L’annonce par Pompeo de l’annulation du traité est quelque peu schizophrène. Il accepte la décision et la transgresse :

  • Les États-Unis n’auraient pas annulé le traité sans le jugement du tribunal qui est fondé sur ce traité. Avec l’annulation d’aujourd’hui, ou l’annonce de son annulation, les États-Unis admettent que l’intervention des tribunaux fondée sur le traité est juridiquement correcte. Cela contredit son précédent argument.
  • L’annulation du traité aujourd’hui transgresse le jugement des tribunaux. L’article trois de la décision du tribunal ordonne aux parties de ne pas rendre la question plus difficile à résoudre. L’annulation du traité rend maintenant le règlement de l’affaire plus difficile, aggrave et étend le différend en violation de l’ordonnance du tribunal.

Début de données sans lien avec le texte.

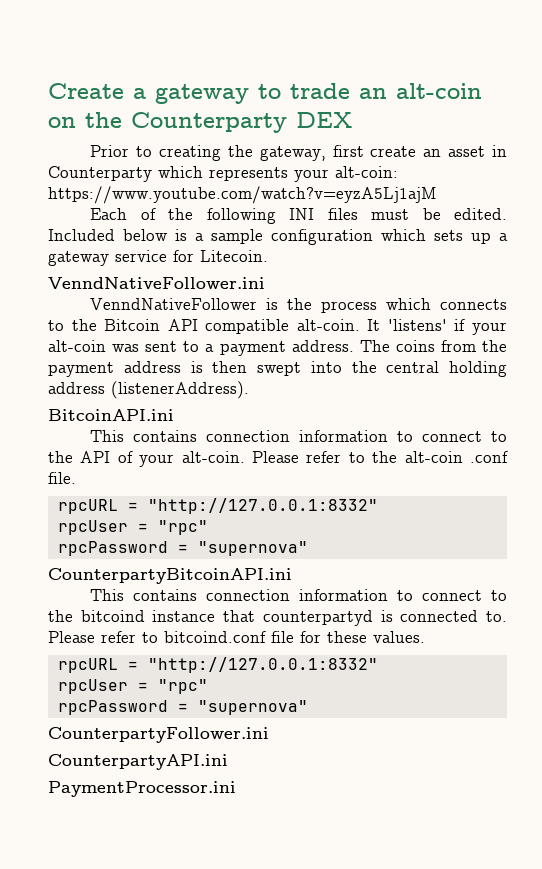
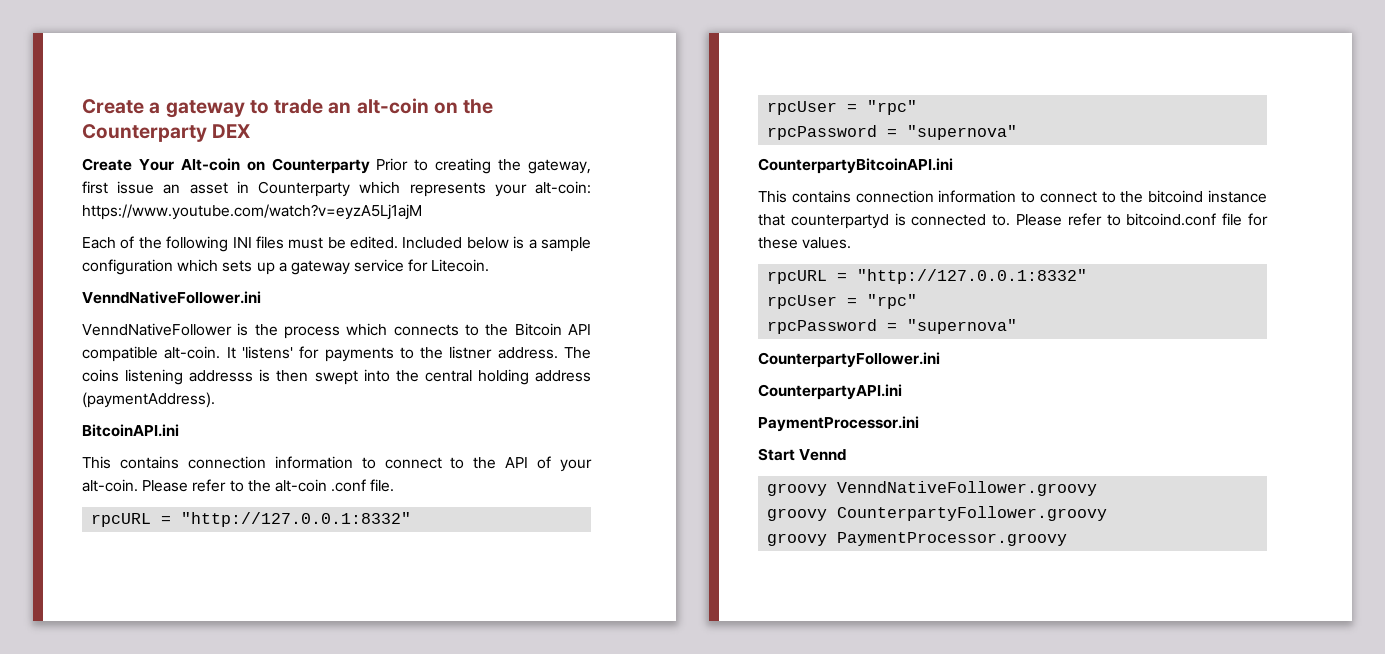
(352, 120) none -> [82,158,370,174] Create Your Alt-coin on Counterparty
[370,146,417,157] create -> [117,181,155,194] issue
[454,319,507,335] [48,340,508,356] [48,361,181,377] if your alt-coin was sent to a payment address. The coins from the payment address -> [299,346,592,362] [82,369,254,385] for payments to the listner address. The coins listening addresss
[111,381,249,399] (listenerAddress). -> [82,392,215,408] (paymentAddress).
(236, 789) none -> [758,448,847,461] [767,481,1098,496] [767,506,1108,521] [767,532,1068,546] // Start Vennd // groovy VenndNativeFollower.groovy // groovy CounterpartyFollower.groovy // groovy PaymentProcessor.groovy

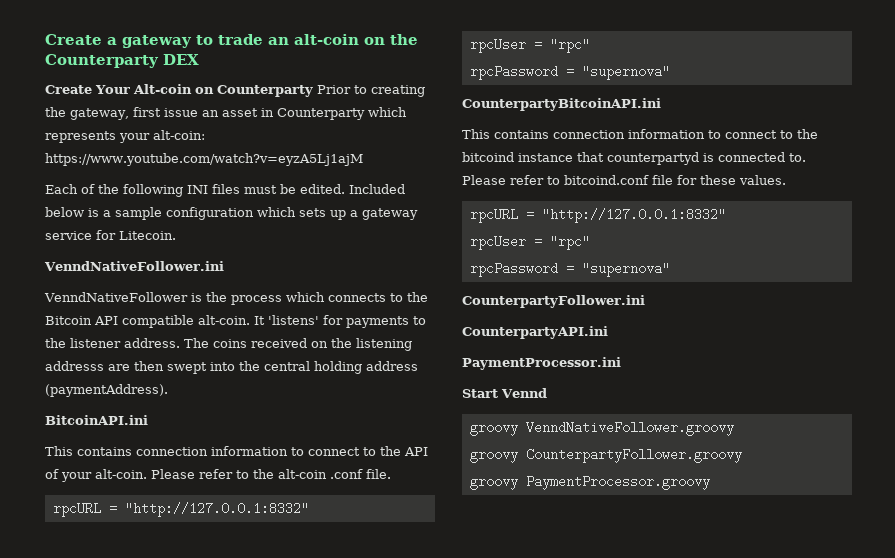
[449,346,493,359] listner -> [70,338,121,348] listener
(119, 375) none -> [251,338,352,348] received on the
[259,369,271,382] is -> [108,364,130,371] are

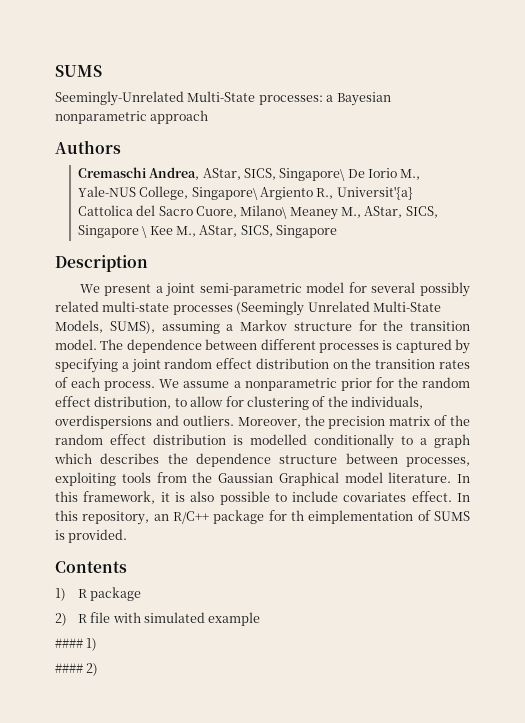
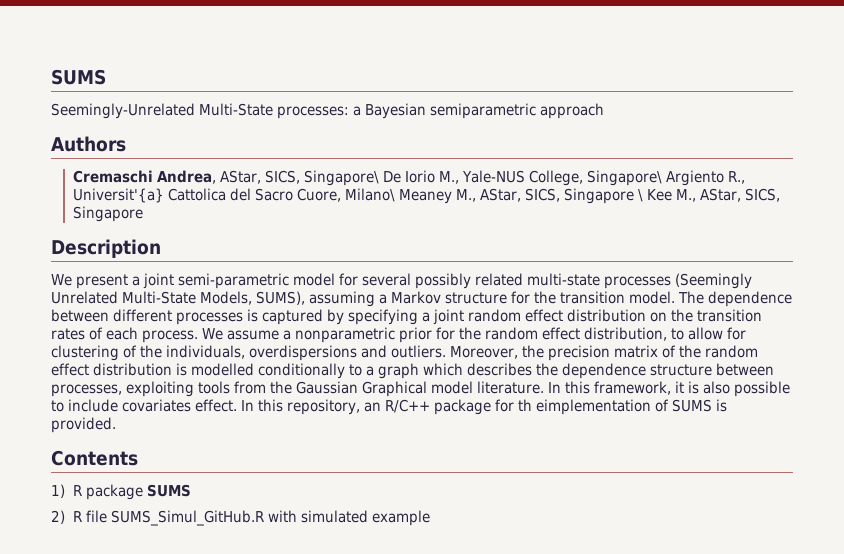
[55,111,147,124] nonparametric -> [430,103,536,119] semiparametric
(142, 594) none -> [147,484,192,497] SUMS
(111, 617) none -> [111,510,265,526] SUMS_Simul_GitHub.R
[55,638,98,651] [55,663,99,676] // #### 1) // #### 2) -> (431, 518) none

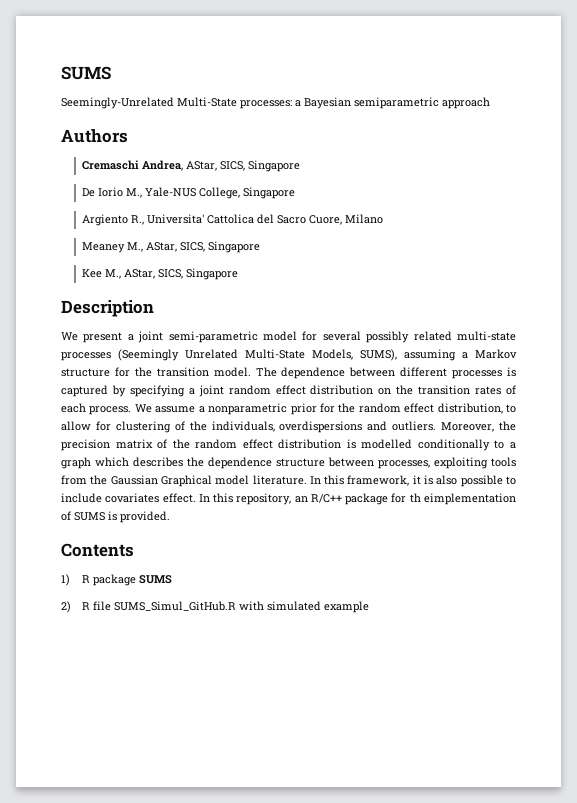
[304,170,380,186] Singapore\ -> [248,160,301,172] Singapore //
[587,170,663,186] Singapore\ -> [243,187,296,199] Singapore //
[73,188,165,203] Universit'{a} -> [147,214,205,224] Universita'
[345,188,396,202] Milano\ -> [345,214,384,224] Milano //
[638,189,644,202] \ -> (261, 247) //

En fait, les États-Unis se moquent ouvertement du tribunal. Il est peu probable qu’un tribunal accepte l’allégation clairement avancée par les États-Unis selon laquelle le traité n’existe plus, que la CIJ a perdu sa compétence dans cette affaire et que ses décisions peuvent donc être ignorées. On ne peut pas changer un contrat simplement parce qu’on a été reconnu coupable de l’avoir violé. L’affaire fera l’objet d’un jugement définitif en vertu du traité de 1955, car c’est ce traité qui a établi le statut juridique de l’affaire au moment où elle a été portée devant le tribunal.

Pompeo et d’autres diront sans aucun doute que cette décision n’a pas d’importance pour les États-Unis et que sa transgression n’entraînera aucun coût. Il sous-estime l’effet d’une telle décision sur les juridictions nationales inférieures. Ce seront elles qui jugeront de la saisie des biens américains lorsque des réclamations pour dommages économiques seront déposées contre les États-Unis et leur régime de sanctions.

L’affaire pèsera également sur l’opinion mondiale. Cela rend plus risqué pour les autres gouvernements de suivre le régime de sanctions américain.